Vous n'aurez que deux mots. J’ai une foule de petites affaires à régler aujourd’hui, et probablement des visites. Mais je ne veux pas que vous soyez deux jours sans lettre. Je vous écrirai de Paris mardi matin. Quelle différence, si j’allais vous voir en arrivant.
J’ai eu hier une lettre de Louis de Ste Aulaire. Il aimait beaucoup son père. C’était une famille très unie. Il me dit que sa mère est bien. Elle restera le centre. Elle a très bien élevé les filles qui sont très tendres pour elle.
Nos journaux ne sont pleins que des préparatifs de la nouvelle armée qu’on envoie en Crimée.

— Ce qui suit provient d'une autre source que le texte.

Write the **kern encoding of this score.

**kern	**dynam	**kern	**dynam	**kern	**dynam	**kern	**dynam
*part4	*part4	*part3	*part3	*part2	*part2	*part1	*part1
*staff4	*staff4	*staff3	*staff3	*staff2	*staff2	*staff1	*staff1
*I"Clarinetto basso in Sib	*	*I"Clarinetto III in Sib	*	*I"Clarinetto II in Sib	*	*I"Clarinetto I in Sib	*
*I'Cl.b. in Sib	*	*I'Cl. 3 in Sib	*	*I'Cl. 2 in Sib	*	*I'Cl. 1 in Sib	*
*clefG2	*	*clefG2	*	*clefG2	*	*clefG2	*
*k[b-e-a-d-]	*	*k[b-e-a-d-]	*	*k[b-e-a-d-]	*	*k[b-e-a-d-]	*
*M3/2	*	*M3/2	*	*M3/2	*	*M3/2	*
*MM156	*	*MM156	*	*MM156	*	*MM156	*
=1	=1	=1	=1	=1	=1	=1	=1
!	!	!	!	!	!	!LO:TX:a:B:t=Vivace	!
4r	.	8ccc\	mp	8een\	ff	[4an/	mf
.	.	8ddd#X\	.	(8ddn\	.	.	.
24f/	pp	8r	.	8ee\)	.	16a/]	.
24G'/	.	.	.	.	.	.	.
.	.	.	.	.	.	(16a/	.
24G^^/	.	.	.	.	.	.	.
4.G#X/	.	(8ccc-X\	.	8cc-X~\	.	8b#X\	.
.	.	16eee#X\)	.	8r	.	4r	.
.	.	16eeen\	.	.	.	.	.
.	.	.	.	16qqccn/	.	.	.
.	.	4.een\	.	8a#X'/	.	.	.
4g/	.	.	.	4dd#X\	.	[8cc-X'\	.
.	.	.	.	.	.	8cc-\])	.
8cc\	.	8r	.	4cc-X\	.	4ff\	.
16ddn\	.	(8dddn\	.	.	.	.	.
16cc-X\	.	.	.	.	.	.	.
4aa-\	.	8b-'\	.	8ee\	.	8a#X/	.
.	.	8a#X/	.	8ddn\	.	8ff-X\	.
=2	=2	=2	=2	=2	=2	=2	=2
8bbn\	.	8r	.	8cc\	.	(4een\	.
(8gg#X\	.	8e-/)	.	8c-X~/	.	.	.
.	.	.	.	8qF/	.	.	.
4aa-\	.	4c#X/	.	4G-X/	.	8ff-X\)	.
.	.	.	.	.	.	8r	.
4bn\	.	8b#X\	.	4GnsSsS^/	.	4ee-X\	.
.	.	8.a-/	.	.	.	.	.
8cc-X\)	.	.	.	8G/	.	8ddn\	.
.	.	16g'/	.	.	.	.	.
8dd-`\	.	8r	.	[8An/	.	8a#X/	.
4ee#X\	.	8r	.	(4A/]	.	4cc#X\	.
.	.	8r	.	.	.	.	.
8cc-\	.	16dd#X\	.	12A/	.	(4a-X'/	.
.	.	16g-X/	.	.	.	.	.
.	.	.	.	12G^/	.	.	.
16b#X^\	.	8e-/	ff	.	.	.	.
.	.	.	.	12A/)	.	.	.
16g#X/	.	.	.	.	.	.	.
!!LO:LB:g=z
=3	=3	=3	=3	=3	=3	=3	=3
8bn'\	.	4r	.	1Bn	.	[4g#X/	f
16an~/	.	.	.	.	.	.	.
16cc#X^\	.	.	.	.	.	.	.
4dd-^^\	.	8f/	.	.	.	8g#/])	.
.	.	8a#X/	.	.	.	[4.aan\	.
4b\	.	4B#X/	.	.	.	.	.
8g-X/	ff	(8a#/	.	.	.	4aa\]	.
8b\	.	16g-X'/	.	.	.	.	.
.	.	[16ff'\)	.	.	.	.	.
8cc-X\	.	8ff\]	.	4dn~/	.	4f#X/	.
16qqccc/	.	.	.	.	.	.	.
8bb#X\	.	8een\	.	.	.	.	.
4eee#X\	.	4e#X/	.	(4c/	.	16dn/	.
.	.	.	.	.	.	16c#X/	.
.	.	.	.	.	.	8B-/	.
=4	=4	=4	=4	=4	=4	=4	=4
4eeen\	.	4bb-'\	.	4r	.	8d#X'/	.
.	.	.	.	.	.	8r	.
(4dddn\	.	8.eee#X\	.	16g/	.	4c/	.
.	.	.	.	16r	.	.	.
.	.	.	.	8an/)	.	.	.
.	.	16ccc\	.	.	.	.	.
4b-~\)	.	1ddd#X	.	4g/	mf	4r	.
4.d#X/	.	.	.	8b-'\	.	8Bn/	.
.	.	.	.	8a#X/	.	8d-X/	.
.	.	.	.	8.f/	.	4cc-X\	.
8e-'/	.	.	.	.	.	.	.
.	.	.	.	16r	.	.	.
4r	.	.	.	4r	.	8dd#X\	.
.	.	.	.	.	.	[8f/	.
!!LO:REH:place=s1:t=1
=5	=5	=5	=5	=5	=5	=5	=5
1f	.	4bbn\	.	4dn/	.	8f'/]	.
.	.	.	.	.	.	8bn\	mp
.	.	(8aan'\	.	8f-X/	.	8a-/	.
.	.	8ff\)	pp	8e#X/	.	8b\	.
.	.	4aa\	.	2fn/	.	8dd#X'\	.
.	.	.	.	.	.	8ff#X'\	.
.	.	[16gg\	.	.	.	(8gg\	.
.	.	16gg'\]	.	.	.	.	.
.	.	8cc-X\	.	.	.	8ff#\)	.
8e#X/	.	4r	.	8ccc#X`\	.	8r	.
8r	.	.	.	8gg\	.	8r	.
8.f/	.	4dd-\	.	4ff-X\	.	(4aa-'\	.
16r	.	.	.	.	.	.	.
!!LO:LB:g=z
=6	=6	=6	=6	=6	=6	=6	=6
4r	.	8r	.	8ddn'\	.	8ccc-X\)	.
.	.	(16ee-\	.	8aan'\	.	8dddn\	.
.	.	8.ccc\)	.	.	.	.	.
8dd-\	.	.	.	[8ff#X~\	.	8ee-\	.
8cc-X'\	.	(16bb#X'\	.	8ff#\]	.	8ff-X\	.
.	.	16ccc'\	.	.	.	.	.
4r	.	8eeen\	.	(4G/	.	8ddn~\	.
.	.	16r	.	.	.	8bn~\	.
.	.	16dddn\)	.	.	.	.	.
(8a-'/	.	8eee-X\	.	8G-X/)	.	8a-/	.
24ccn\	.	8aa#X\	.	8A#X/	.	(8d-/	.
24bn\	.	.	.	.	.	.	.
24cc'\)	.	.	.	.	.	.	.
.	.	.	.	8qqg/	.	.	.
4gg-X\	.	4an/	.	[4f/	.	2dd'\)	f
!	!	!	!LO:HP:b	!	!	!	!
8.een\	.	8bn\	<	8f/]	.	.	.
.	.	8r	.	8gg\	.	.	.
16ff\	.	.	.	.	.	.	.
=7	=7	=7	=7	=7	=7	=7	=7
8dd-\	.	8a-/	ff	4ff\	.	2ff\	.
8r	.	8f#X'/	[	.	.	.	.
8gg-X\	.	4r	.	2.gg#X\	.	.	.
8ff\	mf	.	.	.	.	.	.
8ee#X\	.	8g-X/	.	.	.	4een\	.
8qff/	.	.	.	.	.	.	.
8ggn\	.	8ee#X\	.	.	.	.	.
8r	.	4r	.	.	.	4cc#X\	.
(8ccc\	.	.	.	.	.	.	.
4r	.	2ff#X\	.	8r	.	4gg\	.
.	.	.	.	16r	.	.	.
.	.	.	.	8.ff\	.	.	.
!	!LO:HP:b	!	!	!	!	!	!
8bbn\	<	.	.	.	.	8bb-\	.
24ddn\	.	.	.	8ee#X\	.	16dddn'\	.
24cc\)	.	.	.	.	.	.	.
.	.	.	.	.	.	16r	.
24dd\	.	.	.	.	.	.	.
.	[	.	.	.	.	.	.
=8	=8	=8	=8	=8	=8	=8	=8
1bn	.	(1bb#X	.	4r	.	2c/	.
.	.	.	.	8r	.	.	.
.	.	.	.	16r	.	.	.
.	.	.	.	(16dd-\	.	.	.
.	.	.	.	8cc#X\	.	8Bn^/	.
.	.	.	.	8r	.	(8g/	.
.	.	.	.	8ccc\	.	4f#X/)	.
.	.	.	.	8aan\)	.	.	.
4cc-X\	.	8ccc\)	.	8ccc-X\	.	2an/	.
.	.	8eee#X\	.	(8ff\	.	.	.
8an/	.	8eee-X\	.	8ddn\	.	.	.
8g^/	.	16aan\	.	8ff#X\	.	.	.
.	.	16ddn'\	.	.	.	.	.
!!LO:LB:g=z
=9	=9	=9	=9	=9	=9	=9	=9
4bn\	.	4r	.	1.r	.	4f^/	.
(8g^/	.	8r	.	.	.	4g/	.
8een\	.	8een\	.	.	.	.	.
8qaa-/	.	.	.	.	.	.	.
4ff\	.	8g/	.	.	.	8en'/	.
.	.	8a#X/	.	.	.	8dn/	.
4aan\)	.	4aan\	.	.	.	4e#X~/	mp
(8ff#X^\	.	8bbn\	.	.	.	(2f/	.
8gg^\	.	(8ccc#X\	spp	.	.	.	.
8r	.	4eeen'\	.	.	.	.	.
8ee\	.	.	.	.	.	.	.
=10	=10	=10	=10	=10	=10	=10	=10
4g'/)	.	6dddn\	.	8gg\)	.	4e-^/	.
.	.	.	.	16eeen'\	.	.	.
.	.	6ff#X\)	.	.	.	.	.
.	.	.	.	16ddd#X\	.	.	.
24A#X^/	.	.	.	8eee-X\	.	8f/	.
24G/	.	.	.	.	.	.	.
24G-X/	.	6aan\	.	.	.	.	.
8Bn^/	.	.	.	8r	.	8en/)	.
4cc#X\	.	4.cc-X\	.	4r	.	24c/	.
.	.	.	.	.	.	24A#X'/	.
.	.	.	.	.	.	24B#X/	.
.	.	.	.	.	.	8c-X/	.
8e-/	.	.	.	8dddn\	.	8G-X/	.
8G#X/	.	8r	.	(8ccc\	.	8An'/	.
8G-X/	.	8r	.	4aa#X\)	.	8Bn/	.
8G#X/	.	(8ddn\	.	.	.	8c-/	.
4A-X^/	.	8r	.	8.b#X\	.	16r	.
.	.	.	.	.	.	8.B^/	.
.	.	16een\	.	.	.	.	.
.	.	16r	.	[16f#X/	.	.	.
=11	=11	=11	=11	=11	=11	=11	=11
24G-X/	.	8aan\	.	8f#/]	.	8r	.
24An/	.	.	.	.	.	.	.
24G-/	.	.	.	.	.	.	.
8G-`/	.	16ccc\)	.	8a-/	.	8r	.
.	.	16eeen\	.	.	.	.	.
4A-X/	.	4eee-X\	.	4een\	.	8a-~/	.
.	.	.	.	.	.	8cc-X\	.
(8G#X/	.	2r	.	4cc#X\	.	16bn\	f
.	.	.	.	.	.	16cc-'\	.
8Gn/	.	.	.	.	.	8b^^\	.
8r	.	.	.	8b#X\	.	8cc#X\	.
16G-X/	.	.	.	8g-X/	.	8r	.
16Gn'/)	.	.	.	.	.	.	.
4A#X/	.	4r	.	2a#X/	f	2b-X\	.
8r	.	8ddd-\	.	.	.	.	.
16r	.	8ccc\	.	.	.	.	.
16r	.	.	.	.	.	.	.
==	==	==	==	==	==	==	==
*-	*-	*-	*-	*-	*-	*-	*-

Le Moniteur de l’armée donne des détails d'état-major et de matériel, qui prouvent qu’il s’agit bien en effet de 40 ou 10 000 hommes. Si Sébastopol n’est pas pris bientôt l’hiver n’interrompra, ni la guerre, ni le siège.
Je ne vois pas que Lord Palmerston soit encore à Paris. Cette visite traine beaucoup uniquement à cause de sa santé, je suppose. Adieu jusqu'au facteur.
Midi
Voilà le N°164 qui me convient fort. J’aurai de vos nouvelles après demain à Paris. Mais vraiment, quand on crache le sang pendant huit jours, il faut voir son médecin, n'importe où et comment. Adieu, Adieu. G.